Your task ▸ From the listing below, pull out every line that contains the string "ground", treating uppercase and lowercase as different. Copy each matching line in full.
** Start of Data for processing **
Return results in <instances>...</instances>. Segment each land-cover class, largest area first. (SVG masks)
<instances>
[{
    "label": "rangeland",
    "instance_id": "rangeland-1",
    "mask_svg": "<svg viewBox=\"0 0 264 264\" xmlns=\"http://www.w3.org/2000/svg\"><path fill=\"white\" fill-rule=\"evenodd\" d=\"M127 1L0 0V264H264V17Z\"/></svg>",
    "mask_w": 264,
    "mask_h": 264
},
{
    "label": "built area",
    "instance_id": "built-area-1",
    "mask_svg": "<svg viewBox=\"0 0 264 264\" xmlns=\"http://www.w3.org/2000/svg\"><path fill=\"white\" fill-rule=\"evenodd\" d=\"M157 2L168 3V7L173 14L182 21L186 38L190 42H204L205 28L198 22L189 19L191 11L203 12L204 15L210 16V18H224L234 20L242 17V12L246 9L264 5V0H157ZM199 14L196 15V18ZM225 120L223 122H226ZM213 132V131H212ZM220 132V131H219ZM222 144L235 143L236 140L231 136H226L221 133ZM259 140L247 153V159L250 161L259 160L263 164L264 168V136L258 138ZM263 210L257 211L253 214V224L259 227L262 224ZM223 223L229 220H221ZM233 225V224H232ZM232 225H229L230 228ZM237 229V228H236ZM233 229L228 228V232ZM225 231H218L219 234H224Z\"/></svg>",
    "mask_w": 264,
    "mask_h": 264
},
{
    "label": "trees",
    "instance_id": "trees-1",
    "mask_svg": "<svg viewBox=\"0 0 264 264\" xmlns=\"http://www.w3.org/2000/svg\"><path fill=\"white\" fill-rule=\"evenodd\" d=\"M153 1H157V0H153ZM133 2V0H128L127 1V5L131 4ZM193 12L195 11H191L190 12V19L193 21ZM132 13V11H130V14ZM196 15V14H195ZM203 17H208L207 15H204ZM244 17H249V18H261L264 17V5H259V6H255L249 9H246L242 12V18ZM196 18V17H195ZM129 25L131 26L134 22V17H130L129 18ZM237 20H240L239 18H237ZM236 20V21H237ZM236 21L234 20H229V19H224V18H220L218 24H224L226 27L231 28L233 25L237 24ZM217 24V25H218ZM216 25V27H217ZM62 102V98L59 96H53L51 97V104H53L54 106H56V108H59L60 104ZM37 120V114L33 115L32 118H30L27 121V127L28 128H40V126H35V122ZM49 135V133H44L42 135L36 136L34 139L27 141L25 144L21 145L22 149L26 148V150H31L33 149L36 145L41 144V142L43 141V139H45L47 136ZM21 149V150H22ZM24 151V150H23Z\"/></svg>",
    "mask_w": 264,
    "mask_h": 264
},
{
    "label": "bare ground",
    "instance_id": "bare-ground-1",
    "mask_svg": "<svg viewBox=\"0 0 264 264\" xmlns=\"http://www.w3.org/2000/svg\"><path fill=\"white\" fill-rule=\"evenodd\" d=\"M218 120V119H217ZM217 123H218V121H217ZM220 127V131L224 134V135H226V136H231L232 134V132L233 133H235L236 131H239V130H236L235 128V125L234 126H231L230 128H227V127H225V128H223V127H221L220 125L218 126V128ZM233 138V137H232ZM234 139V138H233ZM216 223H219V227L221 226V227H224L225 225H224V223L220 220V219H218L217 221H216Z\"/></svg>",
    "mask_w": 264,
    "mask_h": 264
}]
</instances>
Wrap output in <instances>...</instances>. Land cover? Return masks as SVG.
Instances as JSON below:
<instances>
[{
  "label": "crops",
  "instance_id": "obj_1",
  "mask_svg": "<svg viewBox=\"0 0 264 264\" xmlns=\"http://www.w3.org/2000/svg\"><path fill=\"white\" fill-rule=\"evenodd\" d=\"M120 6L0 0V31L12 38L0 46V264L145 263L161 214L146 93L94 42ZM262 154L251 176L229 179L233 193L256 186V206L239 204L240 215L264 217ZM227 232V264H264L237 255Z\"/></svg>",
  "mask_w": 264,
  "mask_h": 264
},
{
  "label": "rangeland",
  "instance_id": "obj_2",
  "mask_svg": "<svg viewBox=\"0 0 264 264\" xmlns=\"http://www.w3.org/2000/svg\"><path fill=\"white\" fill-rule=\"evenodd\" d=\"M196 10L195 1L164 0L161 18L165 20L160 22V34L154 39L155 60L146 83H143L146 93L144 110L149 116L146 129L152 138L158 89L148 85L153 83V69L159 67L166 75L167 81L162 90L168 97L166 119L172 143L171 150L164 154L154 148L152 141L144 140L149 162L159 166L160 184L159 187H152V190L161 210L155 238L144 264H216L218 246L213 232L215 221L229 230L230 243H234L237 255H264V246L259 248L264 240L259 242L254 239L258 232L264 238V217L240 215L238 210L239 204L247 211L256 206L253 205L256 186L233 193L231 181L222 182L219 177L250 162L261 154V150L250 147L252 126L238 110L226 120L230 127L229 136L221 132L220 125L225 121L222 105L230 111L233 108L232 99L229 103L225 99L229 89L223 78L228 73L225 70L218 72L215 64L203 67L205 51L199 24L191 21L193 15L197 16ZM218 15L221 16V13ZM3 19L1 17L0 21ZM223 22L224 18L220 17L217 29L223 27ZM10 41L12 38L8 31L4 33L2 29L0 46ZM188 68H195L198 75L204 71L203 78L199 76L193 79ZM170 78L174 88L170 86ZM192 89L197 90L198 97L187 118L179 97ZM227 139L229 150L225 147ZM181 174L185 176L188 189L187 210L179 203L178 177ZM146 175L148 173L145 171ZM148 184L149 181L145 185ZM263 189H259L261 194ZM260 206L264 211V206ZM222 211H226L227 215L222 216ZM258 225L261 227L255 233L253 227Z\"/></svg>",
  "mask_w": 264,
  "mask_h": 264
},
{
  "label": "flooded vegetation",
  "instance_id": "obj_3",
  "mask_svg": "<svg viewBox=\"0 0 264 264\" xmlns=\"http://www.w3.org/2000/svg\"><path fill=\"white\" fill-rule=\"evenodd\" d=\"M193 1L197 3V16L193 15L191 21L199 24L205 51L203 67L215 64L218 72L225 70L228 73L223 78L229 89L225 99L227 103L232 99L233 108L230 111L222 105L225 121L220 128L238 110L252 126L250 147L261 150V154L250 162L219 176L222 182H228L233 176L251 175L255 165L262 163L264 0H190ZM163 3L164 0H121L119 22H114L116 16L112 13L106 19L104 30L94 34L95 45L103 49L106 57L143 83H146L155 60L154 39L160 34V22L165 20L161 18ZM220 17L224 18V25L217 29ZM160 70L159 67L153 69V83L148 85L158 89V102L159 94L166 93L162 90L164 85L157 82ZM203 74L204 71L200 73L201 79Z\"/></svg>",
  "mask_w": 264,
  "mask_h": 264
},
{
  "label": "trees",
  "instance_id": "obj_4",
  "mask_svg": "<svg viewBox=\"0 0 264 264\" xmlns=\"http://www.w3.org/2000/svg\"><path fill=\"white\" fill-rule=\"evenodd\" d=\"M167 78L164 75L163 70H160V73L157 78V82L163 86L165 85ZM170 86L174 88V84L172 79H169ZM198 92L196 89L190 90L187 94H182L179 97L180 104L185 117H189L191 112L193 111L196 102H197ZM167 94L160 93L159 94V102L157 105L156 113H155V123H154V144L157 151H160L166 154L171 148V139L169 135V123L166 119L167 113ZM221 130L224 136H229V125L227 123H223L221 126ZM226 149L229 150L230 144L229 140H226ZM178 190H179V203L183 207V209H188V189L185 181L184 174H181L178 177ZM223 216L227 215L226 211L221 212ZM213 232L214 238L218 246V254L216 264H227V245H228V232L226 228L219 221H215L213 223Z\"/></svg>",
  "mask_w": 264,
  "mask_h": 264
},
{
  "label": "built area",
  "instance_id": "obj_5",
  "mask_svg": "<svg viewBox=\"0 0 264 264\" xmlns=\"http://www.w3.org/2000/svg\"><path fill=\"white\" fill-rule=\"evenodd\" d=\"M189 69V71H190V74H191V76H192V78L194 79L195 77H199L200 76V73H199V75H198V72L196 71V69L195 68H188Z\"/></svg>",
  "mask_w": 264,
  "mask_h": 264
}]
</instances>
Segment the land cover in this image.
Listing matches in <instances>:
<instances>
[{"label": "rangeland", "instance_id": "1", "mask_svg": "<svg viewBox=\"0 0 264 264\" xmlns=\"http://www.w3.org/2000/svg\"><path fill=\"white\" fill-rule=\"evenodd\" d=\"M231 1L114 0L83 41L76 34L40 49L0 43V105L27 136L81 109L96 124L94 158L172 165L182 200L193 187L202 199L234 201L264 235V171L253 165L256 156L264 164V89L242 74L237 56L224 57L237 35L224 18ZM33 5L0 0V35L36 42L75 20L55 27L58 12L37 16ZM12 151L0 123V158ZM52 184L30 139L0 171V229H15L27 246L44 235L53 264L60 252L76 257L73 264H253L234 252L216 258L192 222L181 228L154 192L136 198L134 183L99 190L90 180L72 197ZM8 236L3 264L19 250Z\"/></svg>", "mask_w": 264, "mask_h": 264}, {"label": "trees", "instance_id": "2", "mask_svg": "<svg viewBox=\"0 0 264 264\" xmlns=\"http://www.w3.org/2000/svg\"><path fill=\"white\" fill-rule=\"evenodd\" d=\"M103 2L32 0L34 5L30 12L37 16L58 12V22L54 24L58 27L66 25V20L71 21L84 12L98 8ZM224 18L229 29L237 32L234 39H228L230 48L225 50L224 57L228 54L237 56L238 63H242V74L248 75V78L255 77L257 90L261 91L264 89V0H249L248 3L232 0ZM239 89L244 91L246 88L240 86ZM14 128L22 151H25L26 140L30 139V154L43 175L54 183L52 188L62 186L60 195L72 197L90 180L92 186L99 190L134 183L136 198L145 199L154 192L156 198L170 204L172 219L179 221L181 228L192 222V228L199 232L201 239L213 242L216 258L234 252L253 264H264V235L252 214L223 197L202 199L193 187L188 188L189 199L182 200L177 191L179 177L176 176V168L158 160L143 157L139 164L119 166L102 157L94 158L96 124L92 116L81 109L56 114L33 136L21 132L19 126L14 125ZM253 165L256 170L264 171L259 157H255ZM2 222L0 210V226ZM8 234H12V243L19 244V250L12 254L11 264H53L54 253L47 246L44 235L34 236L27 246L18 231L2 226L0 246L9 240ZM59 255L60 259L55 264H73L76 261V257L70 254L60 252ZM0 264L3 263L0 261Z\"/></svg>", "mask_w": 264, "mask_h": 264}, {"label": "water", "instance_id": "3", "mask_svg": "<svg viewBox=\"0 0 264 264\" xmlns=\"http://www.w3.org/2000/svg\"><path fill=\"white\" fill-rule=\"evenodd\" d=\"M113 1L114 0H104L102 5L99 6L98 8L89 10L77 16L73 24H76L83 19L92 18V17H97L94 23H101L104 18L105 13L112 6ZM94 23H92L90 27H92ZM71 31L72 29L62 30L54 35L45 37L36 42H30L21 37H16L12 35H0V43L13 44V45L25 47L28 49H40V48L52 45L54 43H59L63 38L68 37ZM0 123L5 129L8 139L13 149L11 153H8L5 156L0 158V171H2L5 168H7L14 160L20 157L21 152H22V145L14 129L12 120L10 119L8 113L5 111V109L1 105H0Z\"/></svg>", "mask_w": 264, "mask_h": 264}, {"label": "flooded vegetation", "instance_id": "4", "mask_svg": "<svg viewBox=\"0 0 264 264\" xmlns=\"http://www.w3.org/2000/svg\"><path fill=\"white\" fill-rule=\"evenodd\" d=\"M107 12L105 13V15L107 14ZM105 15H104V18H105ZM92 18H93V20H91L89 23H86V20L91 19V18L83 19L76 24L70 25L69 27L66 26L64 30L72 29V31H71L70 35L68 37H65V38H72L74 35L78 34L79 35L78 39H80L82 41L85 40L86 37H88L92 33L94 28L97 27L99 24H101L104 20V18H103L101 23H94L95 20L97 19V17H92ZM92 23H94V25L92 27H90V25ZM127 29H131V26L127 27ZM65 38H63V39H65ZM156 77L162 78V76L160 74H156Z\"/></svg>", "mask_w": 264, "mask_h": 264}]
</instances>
** End of Data for processing **
Written response ▸
    "label": "bare ground",
    "instance_id": "bare-ground-1",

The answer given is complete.